Merci pour le rappel des évolutions/glissement successifs des champs d'application du modèle théorique de Girard. Perso, je recommande la lecture de son ouvrage sur Shakespeare.
Tu noteras que j'ai repris Girard en l'adossant au modèle du "stress". Ce que, à ma connaissance, ne fais pas Girard. Mais c'est le moyen que j'ai trouvé de lui donner un ancrage et une application concrète.
Citation:
Le monstrueux c'est vraiment le différent.
Oui.
Perso, je m'intéressai au lien entre le monstrueux et le modèle de Girard. Mais on peut effectivement aussi tenir cette relation à l'écart et réfléchir sur l'essence "en soi" du monstrueux.
J'avançais aussi qu'a priori, que le monstre suscite chez moi une réaction répulsive spontanément, parce que je le perçois comme "Autre" et que je ressens cet autre comme dérangeant. En ce sens, cette différence suscite une réponse involontaire et automatique chez moi (modèle du stress => réponse réflexe face à l'imprévu ou l'inconnu... )
Citation:
Je pense à La métamorphose de Kafka par exemple.
Que j'ai apprécié.
Tu noteras que le personnage s'enferme et qu'il reste seul. Il est/devient lui même le monstre. De par sa transformation physique, il est contraint de vivre avec lui.
Perso, j'avais plutôt pensé au film Freak, ou le monstre n'est pas celui que l'on croit.

La difformité physique n'est pas la difformité morale.
Citation:
Donc "en soi", il y a une forme de déshumanisation.
Oui,
Le chateau (qu'on devrait plutôt appeler l'administration ou l'organisation) du même Kafka illustre bien ce phénomène subtil de déshumanisation, là ou la Rencontre avec l'Autre n'a pas lieu. L'indifférence face à la différence (et à sa demande) est le point de déclenchement discret mais bien réel de ce phénomène.
Citation:
le monstre n'est pas nécessairement un vecteur de 'mal' ou de destruction, de conflits
Oui, c'est la violence émissaire, en soi, qui l'est.
En revanche, la présence/l'existence du "monstrueux" prédispose au déclenchement de cette violence; dès lors qu'il incarne l'Autre et que cette altérité suscite une réponse impulsive/involontaire forte chez moi.
La violence émissaire est l'incendie, l'altérité/la différence est l'étincelle qui peut involontairement susciter l'incendie...
Citation:
Il y a une déshumanisation, mais pas spécifiquement de danger.
Exact
Le danger, c'est plutôt le risque de dérapage et donc d'agression associé à ma réponse spontanée face à l'altérité de l'Autre.
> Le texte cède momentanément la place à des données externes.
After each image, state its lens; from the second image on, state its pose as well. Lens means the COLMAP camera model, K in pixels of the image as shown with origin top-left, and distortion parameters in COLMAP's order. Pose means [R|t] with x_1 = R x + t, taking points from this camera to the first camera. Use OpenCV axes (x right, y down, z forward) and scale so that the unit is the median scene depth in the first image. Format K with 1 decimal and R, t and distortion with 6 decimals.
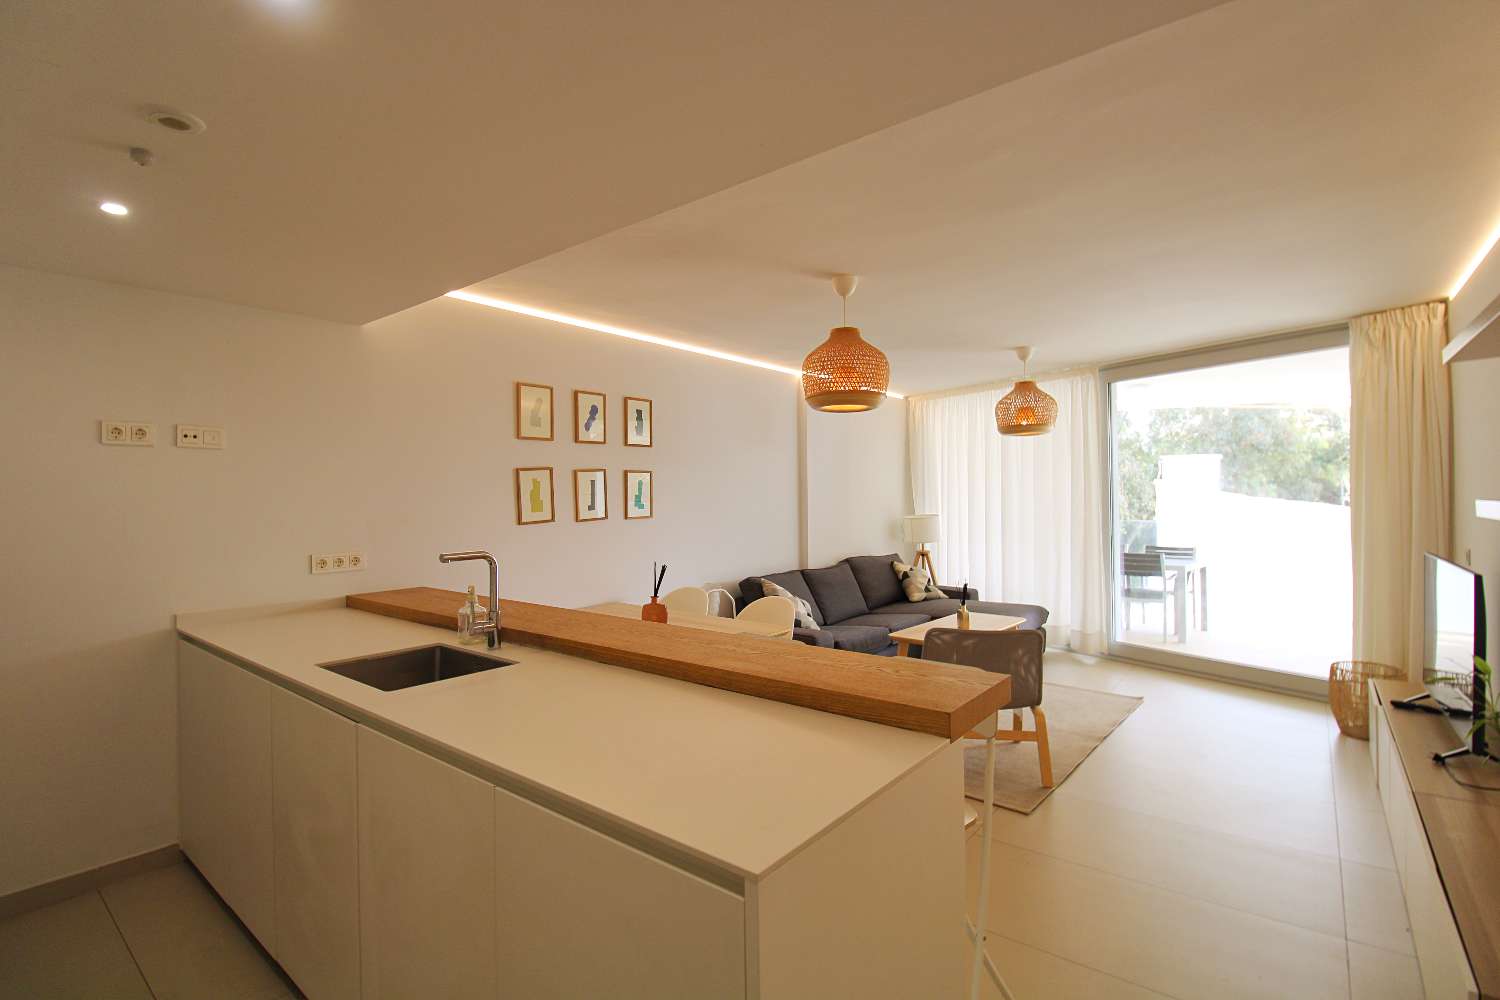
lens RADIAL K [[695.3, 0, 744.8], [0, 695.3, 497.4], [0, 0, 1]] dist [0.004988, -0.000911]
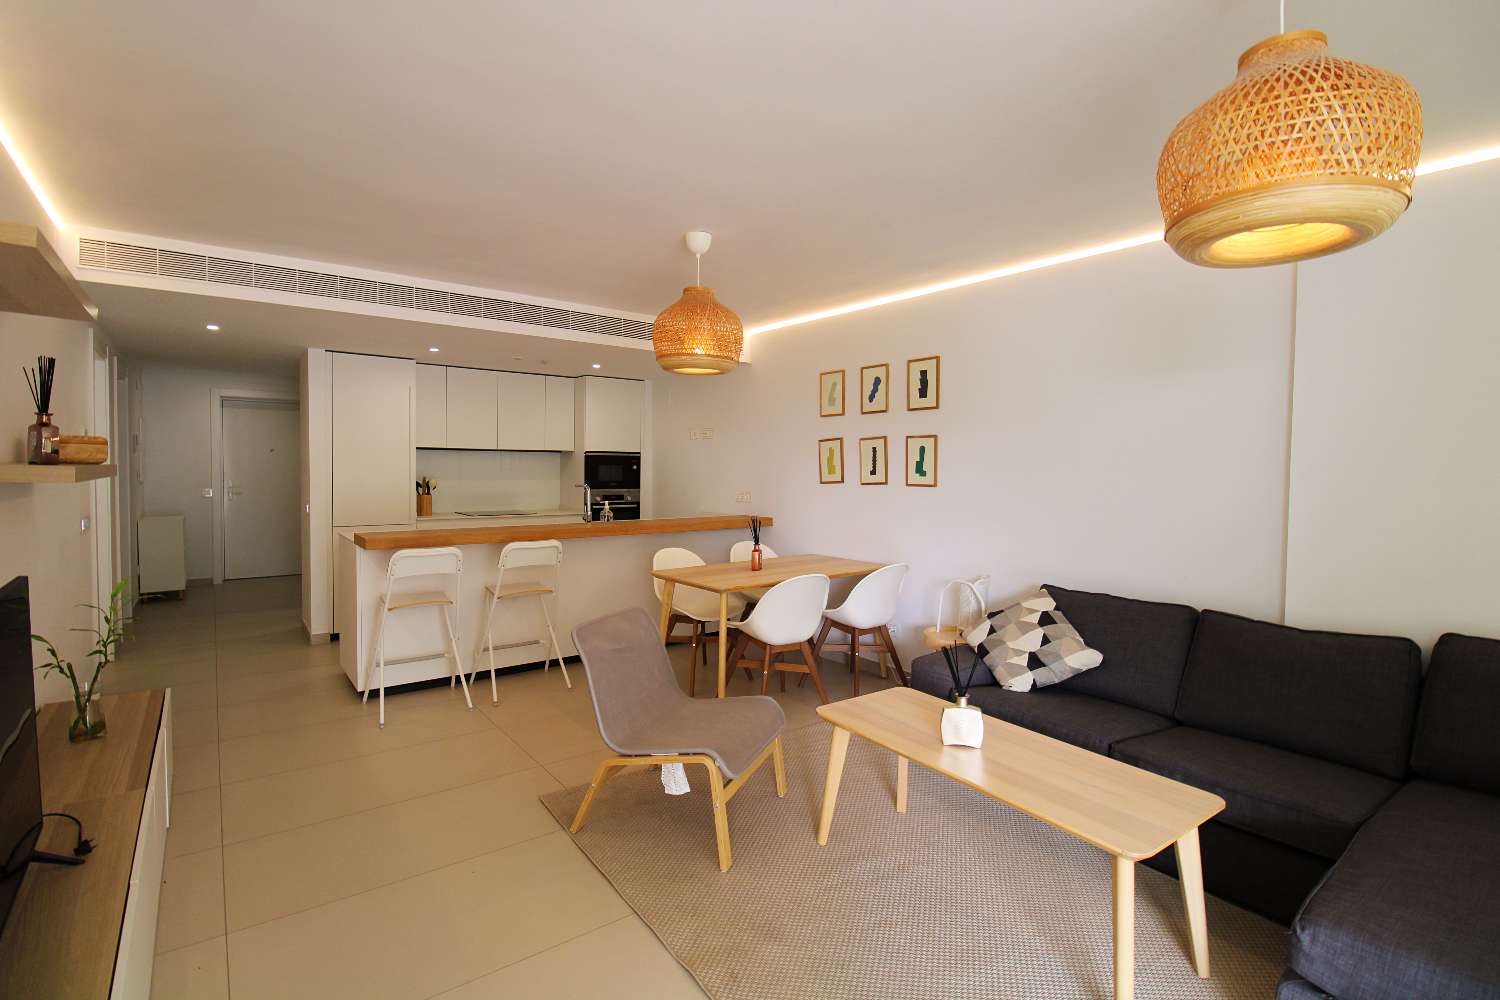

Face à l'Autre, le risque est que je sois (le) dupe par ma réponse involontaire. Bref, que se déclenche le conflit mimétique.
En d'autres termes, c'est le risque de la réponse mammifère spontanée, si elle n'est pas apprivoisée/socialement régulée. Une hypothèse qu'évoque Girard lorsqu'il explore la perte du mécanisme de d'auto-régulation de la violence chez certaines espèces mammifères, dont homo sapiens.
Ici, tu noteras que j'insiste sur le rapport entre la différence, la dynamique "mimétique" et la polarité "+" (attraction mimétique) ou "-" (répulsion mimétique) de la pulsion (la libido selon Freud, le désir mimétique selon Girard). C'est pas l'aspect le plus simple à saisir chez Girard.
Citation:
Le monstre est pointé du doigt aussi et surtout parce qu'il y a une différence collective, qui n'a pas forcément à voir avec un conflit mimétique.
Oui
Tu regarderas les contes, ou la question de l'altérité est adressée. Effectivement, l'histoire explore plutôt une ou plusieurs réponses possible face à l'altérité. Et souvent invite (à apprendre) à apprivoiser l'altérité (processus d'humanisation), plutôt qu'à la rejeter. (Voir par exemple la rencontre du renard avec le petit prince dans le conte de St Exupéry, [quote=http://actumonc.free.fr/livres/princerenard.htm]chapitre 21[/quote]).
En fait, Girard ne fait que pointer le risque d'enclencher le mécanisme victimaire que suscite la rencontre avec l'altérité. Il souligne également que la violence projective prend une différence pour support (qu'importe la nature ou la valeur objective de celle-ci !!!).
En revanche, le rapprochement du modèle du stress et modèle de la pulsion mimétique implique que l'accès au territoire, aux ressources ou encore l'enjeu de la reproduction suffit à susciter une réponse involontaire et mimétique (le plus souvent sur le mode de l'agressivité).